The Environmental Working Group, an industry watchdog organization that regularly releases reports on the safety of everything from produce to processed foods and personal care products, has just released a list of the most potent cancer-causing chemicals, in its well-known “Dirty Dozen” list style.
According to the organization’s research, most children are born with over 200 chemicals already in their systems, a result of the onslaught of environmental toxins now considered commonplace. These environmental toxins may be impossible to completely avoid, but this list can help consumers drastically reduce exposure for both longterm and short term health.
“Scientists are only beginning to investigate how certain chemicals may interact to contribute to cancer development,” wrote the report authors. “But given that we live in a sea of chemicals, it makes sense to begin reducing exposures to ones we know are bad actors.”
Chemicals such as Bisphenol A (BPA), found on cash register receipts, the lining of aluminum cans, and in plastic containers, topped the list.

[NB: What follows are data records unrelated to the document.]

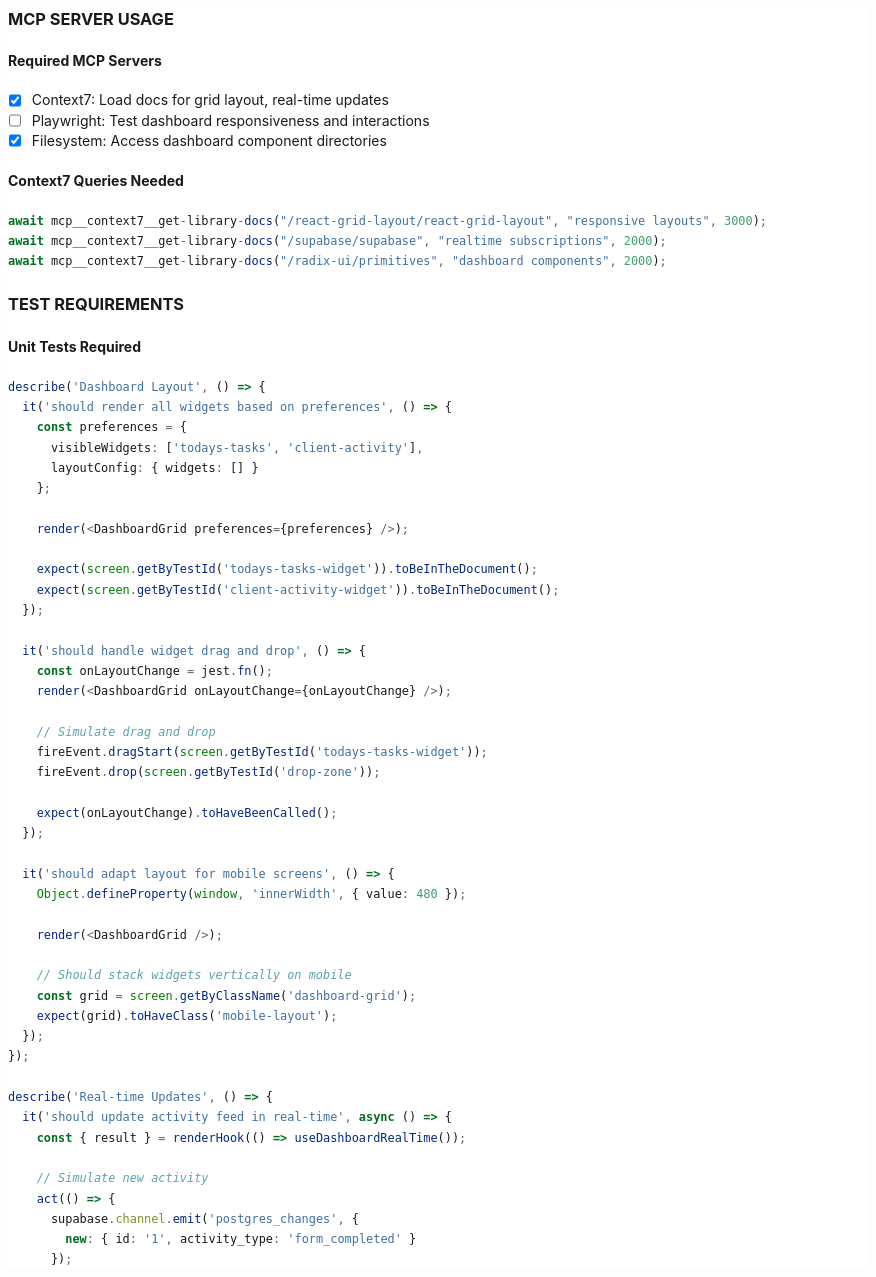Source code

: ### MCP SERVER USAGE

#### Required MCP Servers
- [x] Context7: Load docs for grid layout, real-time updates
- [ ] Playwright: Test dashboard responsiveness and interactions
- [x] Filesystem: Access dashboard component directories

#### Context7 Queries Needed
```typescript
await mcp__context7__get-library-docs("/react-grid-layout/react-grid-layout", "responsive layouts", 3000);
await mcp__context7__get-library-docs("/supabase/supabase", "realtime subscriptions", 2000);
await mcp__context7__get-library-docs("/radix-ui/primitives", "dashboard components", 2000);
```

### TEST REQUIREMENTS

#### Unit Tests Required
```typescript
describe('Dashboard Layout', () => {
  it('should render all widgets based on preferences', () => {
    const preferences = {
      visibleWidgets: ['todays-tasks', 'client-activity'],
      layoutConfig: { widgets: [] }
    };
    
    render(<DashboardGrid preferences={preferences} />);
    
    expect(screen.getByTestId('todays-tasks-widget')).toBeInTheDocument();
    expect(screen.getByTestId('client-activity-widget')).toBeInTheDocument();
  });
  
  it('should handle widget drag and drop', () => {
    const onLayoutChange = jest.fn();
    render(<DashboardGrid onLayoutChange={onLayoutChange} />);
    
    // Simulate drag and drop
    fireEvent.dragStart(screen.getByTestId('todays-tasks-widget'));
    fireEvent.drop(screen.getByTestId('drop-zone'));
    
    expect(onLayoutChange).toHaveBeenCalled();
  });
  
  it('should adapt layout for mobile screens', () => {
    Object.defineProperty(window, 'innerWidth', { value: 480 });
    
    render(<DashboardGrid />);
    
    // Should stack widgets vertically on mobile
    const grid = screen.getByClassName('dashboard-grid');
    expect(grid).toHaveClass('mobile-layout');
  });
});

describe('Real-time Updates', () => {
  it('should update activity feed in real-time', async () => {
    const { result } = renderHook(() => useDashboardRealTime());
    
    // Simulate new activity
    act(() => {
      supabase.channel.emit('postgres_changes', {
        new: { id: '1', activity_type: 'form_completed' }
      });
```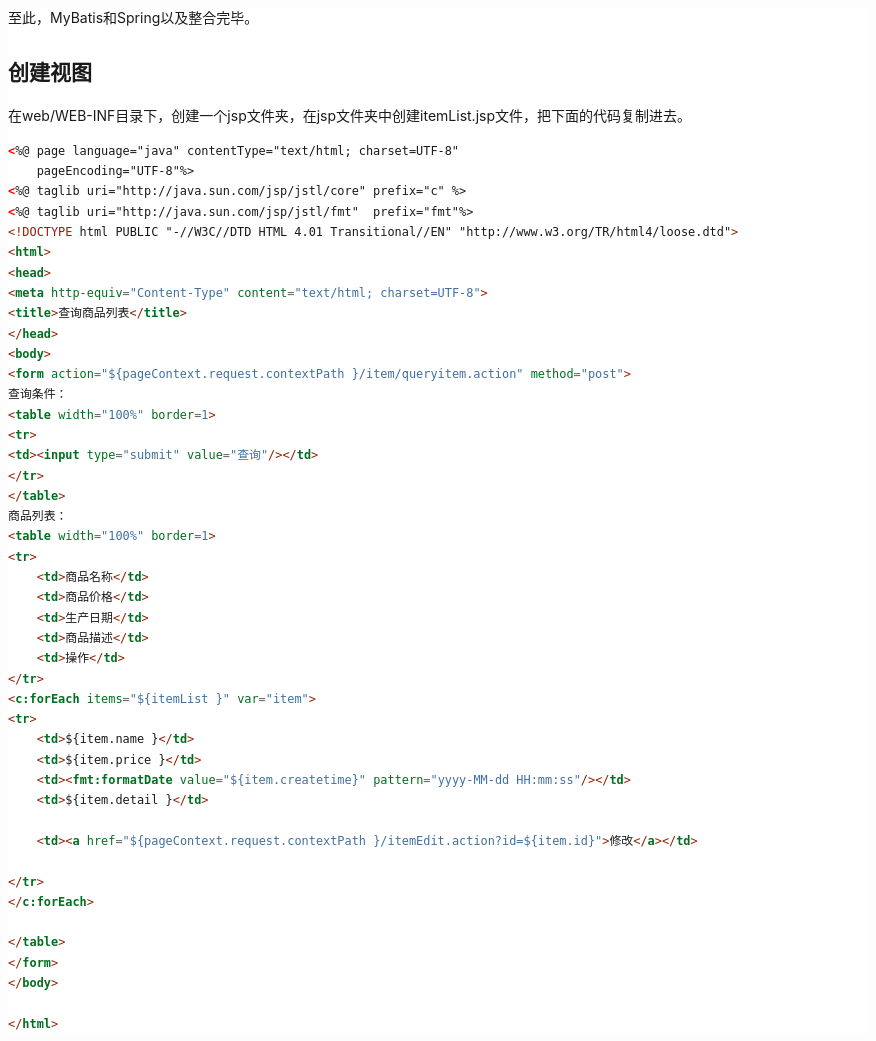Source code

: 至此，MyBatis和Spring以及整合完毕。


## 创建视图
在web/WEB-INF目录下，创建一个jsp文件夹，在jsp文件夹中创建itemList.jsp文件，把下面的代码复制进去。
```html
<%@ page language="java" contentType="text/html; charset=UTF-8"
    pageEncoding="UTF-8"%>
<%@ taglib uri="http://java.sun.com/jsp/jstl/core" prefix="c" %>
<%@ taglib uri="http://java.sun.com/jsp/jstl/fmt"  prefix="fmt"%>
<!DOCTYPE html PUBLIC "-//W3C//DTD HTML 4.01 Transitional//EN" "http://www.w3.org/TR/html4/loose.dtd">
<html>
<head>
<meta http-equiv="Content-Type" content="text/html; charset=UTF-8">
<title>查询商品列表</title>
</head>
<body> 
<form action="${pageContext.request.contextPath }/item/queryitem.action" method="post">
查询条件：
<table width="100%" border=1>
<tr>
<td><input type="submit" value="查询"/></td>
</tr>
</table>
商品列表：
<table width="100%" border=1>
<tr>
	<td>商品名称</td>
	<td>商品价格</td>
	<td>生产日期</td>
	<td>商品描述</td>
	<td>操作</td>
</tr>
<c:forEach items="${itemList }" var="item">
<tr>
	<td>${item.name }</td>
	<td>${item.price }</td>
	<td><fmt:formatDate value="${item.createtime}" pattern="yyyy-MM-dd HH:mm:ss"/></td>
	<td>${item.detail }</td>
	
	<td><a href="${pageContext.request.contextPath }/itemEdit.action?id=${item.id}">修改</a></td>

</tr>
</c:forEach>

</table>
</form>
</body>

</html>
```
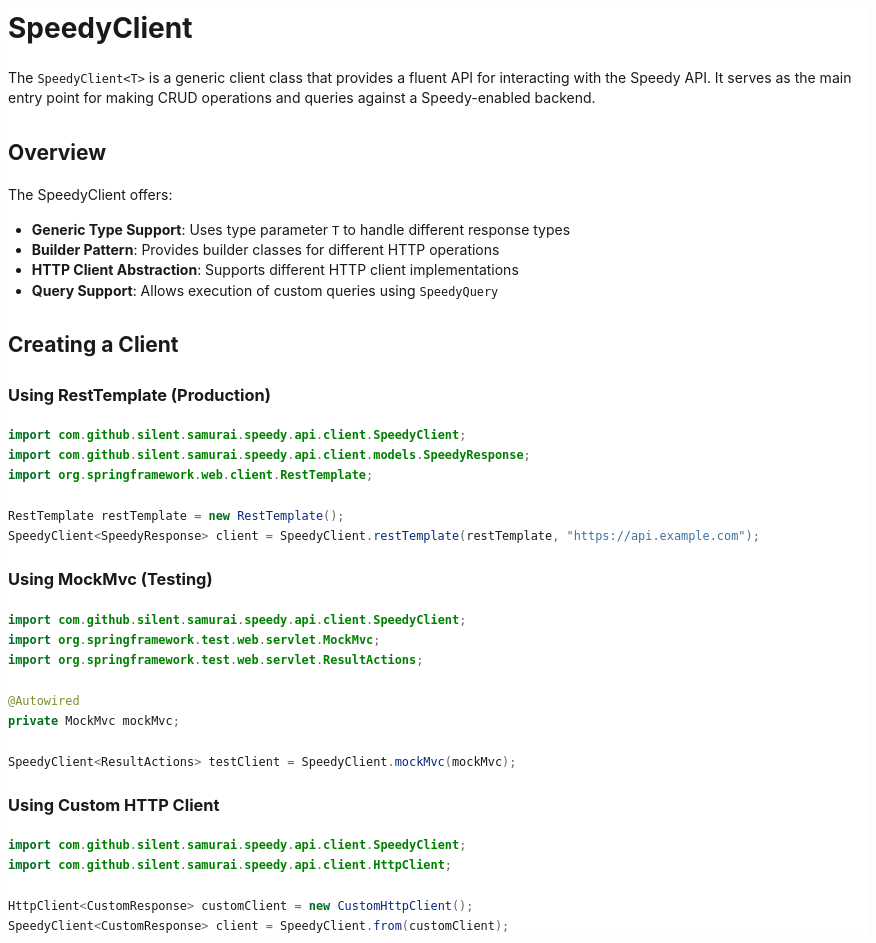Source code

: # SpeedyClient

The `SpeedyClient<T>` is a generic client class that provides a fluent API for interacting with the Speedy API. It serves as the main entry point for making CRUD operations and queries against a Speedy-enabled backend.

## Overview

The SpeedyClient offers:
- **Generic Type Support**: Uses type parameter `T` to handle different response types
- **Builder Pattern**: Provides builder classes for different HTTP operations
- **HTTP Client Abstraction**: Supports different HTTP client implementations
- **Query Support**: Allows execution of custom queries using `SpeedyQuery`

## Creating a Client

### Using RestTemplate (Production)

```java
import com.github.silent.samurai.speedy.api.client.SpeedyClient;
import com.github.silent.samurai.speedy.api.client.models.SpeedyResponse;
import org.springframework.web.client.RestTemplate;

RestTemplate restTemplate = new RestTemplate();
SpeedyClient<SpeedyResponse> client = SpeedyClient.restTemplate(restTemplate, "https://api.example.com");
```

### Using MockMvc (Testing)

```java
import com.github.silent.samurai.speedy.api.client.SpeedyClient;
import org.springframework.test.web.servlet.MockMvc;
import org.springframework.test.web.servlet.ResultActions;

@Autowired
private MockMvc mockMvc;

SpeedyClient<ResultActions> testClient = SpeedyClient.mockMvc(mockMvc);
```

### Using Custom HTTP Client

```java
import com.github.silent.samurai.speedy.api.client.SpeedyClient;
import com.github.silent.samurai.speedy.api.client.HttpClient;

HttpClient<CustomResponse> customClient = new CustomHttpClient();
SpeedyClient<CustomResponse> client = SpeedyClient.from(customClient);
```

According to EWG, BPA can be avoided by opting for fresh foods that come in glass or waxed cardboard containers. Other chemicals, such as the widely used pesticide atrazine are found in drinking water and can only be avoided by drinking carbon filtered or reverse osmosis water.
Additionally, organophosphate, a widely used insecticide that targets the nervous system of insects, also made the list. It can be avoided by choosing organic food. Dibutyl phthalate (DBP) is what’s known as an endocrine disruptor that’s used in plastic to make it soft and flexible. Prior to 2006, it was also used as an ingredient in nail polish. Exposing men to DBP can increase their incidence of testicular cancer. Avoiding personal care products that contain the ingredient as well as PVC plastics is the easiest way to reduce your exposure.
More obvious culprits like lead, which harms the nervous system as well as other major organ systems were also included in the list. Lead has also been linked to lower IQs, miscarriages, kidney damage, and hormone disruption. Lead is found in old paint and drinking water. Not surprisingly, mercury, a heavy metal found in large fish like tuna and swordfish, was also listed. It’s a potent neurotoxin that’s especially problematic for pregnant women and small children. Mercury exposure can be detrimental to the nervous, immune, and digestive systems, and it can also cause damage to the lung and kidneys. The list also included other known toxins including PFCs, phthalates, and triclosan.
The list is the first of its kind from EWG highlighting why these chemicals are harmful, as well as how to avoid them.